In the kayak forum thread below, explain in one to three sentences why Yakphisher advises against a shorter kayak.
*** SOURCE EXTRACT Section Begins ***
# Feel free kayak reviews



## husky_jerk (Jun 6, 2011)

Been looking into getting a fishing kayak. I'm 5'11" 250lb. I plan on fishing rivers and Erie and Sandusky bay and east and west harbor. I do not want to spend more than $1000. 

I'm looking at the feel free line of fishing kayaks. I'm between the moken 12.5 and the lure 11. Anyone have any experience with those kayaks. Or can u recommend a different kayak. Thank you.


----------



## coffee (Aug 18, 2014)

I got a Jackson cuda 12 had it on Erie several times had it on small slower streams. Very pleased


----------



## fishwendel2 (Nov 19, 2007)

I have a lure 10 and it paddles great. Lots of built ins so few mods needed. If you are fishing bigger water I would go with the 11 or 13.5. Jackson makes some nice kayaks as well. Several nice ones on sale in the Marketplace


----------



## Yakphisher (Jul 9, 2013)

I had the Moken 12.5 but I didnt have the room to keep 2 so i had to sell it but surely regret it. It was by the best thing on the water especially lake Erie. It will take 4 ftr with no problems as long you are an experienced kayaker. Stay away from shorter kayak as you want a longer one to cover more water with efficiency.
*** SOURCE EXTRACT Section Ends ***
*** RAW DATA Section Begins ***
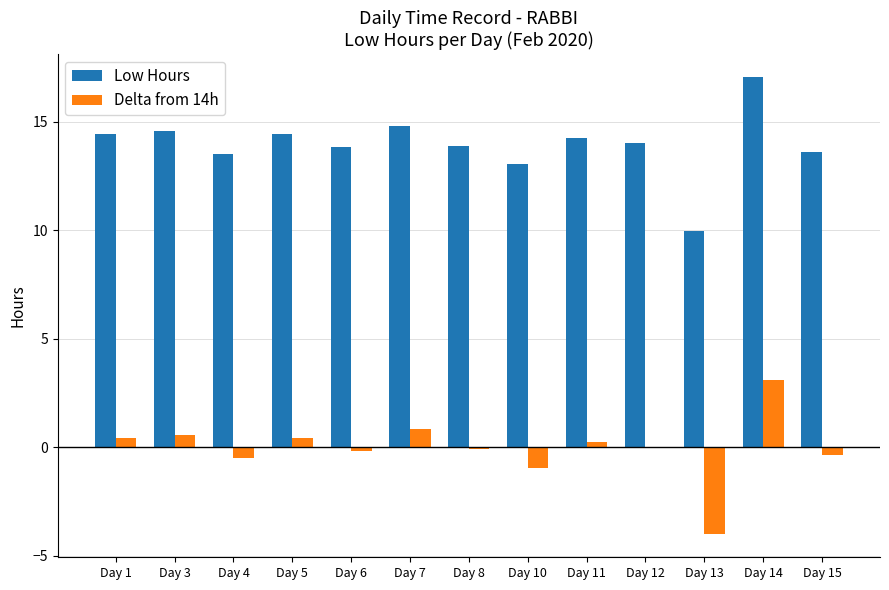

How many series are shown in this chart?

2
*** RAW DATA Section Ends ***
- [ANSWER BELOW]: Yakphisher says to stay away from a shorter kayak because a longer one covers more water with efficiency.